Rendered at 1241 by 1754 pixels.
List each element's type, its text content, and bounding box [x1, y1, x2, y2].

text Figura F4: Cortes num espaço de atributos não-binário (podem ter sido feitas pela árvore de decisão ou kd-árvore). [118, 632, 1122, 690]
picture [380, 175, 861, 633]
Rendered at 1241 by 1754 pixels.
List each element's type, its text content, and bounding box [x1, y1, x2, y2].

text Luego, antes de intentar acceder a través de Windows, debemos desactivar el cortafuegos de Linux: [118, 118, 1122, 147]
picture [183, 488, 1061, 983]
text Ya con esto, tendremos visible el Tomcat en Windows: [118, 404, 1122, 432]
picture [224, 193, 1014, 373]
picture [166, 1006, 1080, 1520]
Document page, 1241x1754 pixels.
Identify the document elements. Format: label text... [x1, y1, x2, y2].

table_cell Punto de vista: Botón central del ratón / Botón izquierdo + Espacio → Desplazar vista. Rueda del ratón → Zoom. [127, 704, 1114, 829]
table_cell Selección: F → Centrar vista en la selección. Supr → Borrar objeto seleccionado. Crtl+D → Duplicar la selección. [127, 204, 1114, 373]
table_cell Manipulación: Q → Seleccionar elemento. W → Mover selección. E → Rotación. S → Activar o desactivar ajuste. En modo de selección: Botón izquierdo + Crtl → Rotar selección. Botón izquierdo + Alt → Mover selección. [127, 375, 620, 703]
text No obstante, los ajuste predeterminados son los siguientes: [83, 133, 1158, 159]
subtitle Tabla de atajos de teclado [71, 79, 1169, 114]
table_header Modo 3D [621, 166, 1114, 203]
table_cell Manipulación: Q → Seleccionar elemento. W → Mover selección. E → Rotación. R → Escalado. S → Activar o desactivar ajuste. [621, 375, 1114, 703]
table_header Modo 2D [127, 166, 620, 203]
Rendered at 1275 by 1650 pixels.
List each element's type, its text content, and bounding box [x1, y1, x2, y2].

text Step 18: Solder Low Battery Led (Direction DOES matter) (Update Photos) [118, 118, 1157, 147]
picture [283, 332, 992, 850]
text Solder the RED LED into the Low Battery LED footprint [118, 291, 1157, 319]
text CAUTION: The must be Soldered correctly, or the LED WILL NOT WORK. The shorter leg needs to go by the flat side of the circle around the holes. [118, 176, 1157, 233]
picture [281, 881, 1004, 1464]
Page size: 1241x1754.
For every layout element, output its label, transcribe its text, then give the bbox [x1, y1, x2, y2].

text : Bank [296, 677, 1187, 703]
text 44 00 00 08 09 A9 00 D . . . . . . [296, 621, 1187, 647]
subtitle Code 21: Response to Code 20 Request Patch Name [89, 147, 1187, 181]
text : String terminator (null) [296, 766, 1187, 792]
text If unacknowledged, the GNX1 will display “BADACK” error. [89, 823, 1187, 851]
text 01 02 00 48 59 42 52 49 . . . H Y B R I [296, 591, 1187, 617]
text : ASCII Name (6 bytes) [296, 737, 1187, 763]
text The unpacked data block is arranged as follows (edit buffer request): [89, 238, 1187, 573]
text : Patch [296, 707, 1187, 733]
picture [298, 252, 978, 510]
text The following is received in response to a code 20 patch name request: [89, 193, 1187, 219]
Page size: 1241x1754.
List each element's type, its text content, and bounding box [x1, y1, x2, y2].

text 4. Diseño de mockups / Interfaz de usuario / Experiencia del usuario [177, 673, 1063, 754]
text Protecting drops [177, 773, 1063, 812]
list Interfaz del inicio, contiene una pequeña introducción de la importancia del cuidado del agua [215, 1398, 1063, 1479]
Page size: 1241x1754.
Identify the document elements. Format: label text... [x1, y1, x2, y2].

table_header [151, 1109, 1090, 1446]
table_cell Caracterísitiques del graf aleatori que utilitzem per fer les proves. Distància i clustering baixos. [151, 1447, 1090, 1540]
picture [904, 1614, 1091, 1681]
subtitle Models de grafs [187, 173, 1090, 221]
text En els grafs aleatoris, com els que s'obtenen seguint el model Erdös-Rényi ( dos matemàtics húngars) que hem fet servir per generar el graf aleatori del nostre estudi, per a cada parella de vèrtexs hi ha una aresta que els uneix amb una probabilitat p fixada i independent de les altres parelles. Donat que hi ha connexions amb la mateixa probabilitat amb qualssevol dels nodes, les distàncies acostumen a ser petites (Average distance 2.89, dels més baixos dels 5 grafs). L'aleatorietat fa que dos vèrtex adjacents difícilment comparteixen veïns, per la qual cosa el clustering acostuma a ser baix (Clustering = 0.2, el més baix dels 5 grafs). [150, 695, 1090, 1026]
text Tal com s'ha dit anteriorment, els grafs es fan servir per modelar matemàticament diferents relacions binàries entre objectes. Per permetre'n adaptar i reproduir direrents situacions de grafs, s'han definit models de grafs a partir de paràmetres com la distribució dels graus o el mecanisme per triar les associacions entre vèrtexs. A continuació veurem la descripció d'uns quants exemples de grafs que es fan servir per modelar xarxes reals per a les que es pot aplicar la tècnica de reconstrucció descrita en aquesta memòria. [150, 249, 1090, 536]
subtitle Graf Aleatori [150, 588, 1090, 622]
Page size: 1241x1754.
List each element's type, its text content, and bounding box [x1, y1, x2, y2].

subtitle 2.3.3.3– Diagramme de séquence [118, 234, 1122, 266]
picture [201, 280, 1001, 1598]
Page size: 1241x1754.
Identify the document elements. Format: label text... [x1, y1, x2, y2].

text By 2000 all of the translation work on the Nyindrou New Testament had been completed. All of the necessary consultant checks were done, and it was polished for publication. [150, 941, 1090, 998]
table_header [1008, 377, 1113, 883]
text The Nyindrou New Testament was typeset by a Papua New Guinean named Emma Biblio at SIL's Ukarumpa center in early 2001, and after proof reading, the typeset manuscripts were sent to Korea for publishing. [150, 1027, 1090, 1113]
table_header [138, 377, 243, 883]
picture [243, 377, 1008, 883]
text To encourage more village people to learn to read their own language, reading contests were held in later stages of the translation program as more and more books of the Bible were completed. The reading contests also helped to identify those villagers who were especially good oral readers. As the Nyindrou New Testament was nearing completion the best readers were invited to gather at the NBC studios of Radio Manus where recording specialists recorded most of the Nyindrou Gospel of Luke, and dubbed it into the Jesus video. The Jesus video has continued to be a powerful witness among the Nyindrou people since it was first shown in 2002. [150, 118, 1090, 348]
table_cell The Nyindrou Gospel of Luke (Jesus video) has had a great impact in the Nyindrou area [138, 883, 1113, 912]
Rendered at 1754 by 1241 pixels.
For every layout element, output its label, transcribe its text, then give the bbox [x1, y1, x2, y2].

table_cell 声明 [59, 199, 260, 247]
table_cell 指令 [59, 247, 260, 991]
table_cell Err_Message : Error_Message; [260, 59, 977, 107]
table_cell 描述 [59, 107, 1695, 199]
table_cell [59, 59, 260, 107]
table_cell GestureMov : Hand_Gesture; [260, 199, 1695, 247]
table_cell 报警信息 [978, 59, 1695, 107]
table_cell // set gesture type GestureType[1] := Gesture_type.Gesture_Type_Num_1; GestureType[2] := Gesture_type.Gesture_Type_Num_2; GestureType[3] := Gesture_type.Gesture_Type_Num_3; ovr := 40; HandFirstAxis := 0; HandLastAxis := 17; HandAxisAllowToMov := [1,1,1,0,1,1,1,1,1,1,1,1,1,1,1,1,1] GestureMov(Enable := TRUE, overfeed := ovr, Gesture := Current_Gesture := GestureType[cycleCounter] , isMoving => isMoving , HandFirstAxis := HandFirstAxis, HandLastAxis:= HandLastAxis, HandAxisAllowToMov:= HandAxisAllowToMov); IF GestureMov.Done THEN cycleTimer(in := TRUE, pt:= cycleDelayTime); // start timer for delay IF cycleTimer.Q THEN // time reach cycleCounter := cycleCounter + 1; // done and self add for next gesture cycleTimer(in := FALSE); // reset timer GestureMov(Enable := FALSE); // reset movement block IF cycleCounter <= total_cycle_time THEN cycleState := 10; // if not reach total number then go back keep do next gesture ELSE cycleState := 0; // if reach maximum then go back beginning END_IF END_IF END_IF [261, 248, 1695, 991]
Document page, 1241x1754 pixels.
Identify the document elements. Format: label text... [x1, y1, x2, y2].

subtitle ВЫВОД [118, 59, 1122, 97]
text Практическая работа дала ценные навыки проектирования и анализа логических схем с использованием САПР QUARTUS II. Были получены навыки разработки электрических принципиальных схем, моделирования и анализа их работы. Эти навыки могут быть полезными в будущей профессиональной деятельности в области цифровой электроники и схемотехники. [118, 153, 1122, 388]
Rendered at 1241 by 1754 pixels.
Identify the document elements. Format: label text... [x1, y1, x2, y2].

=-=-=-=-=

### ENUNCIADO
Como ficam as linhas entre a que contém "Rendered at 1754 by 1241 pixels." e a que contém "table_cell [59, 59, 260, 107]", inclusive, se trocarmos "layout" por "document" e deixarmos todo o resto igual?

### RESPOSTA
Rendered at 1754 by 1241 pixels.
For every document element, output its label, transcribe its text, then give the bbox [x1, y1, x2, y2].

table_cell 声明 [59, 199, 260, 247]
table_cell 指令 [59, 247, 260, 991]
table_cell Err_Message : Error_Message; [260, 59, 977, 107]
table_cell 描述 [59, 107, 1695, 199]
table_cell [59, 59, 260, 107]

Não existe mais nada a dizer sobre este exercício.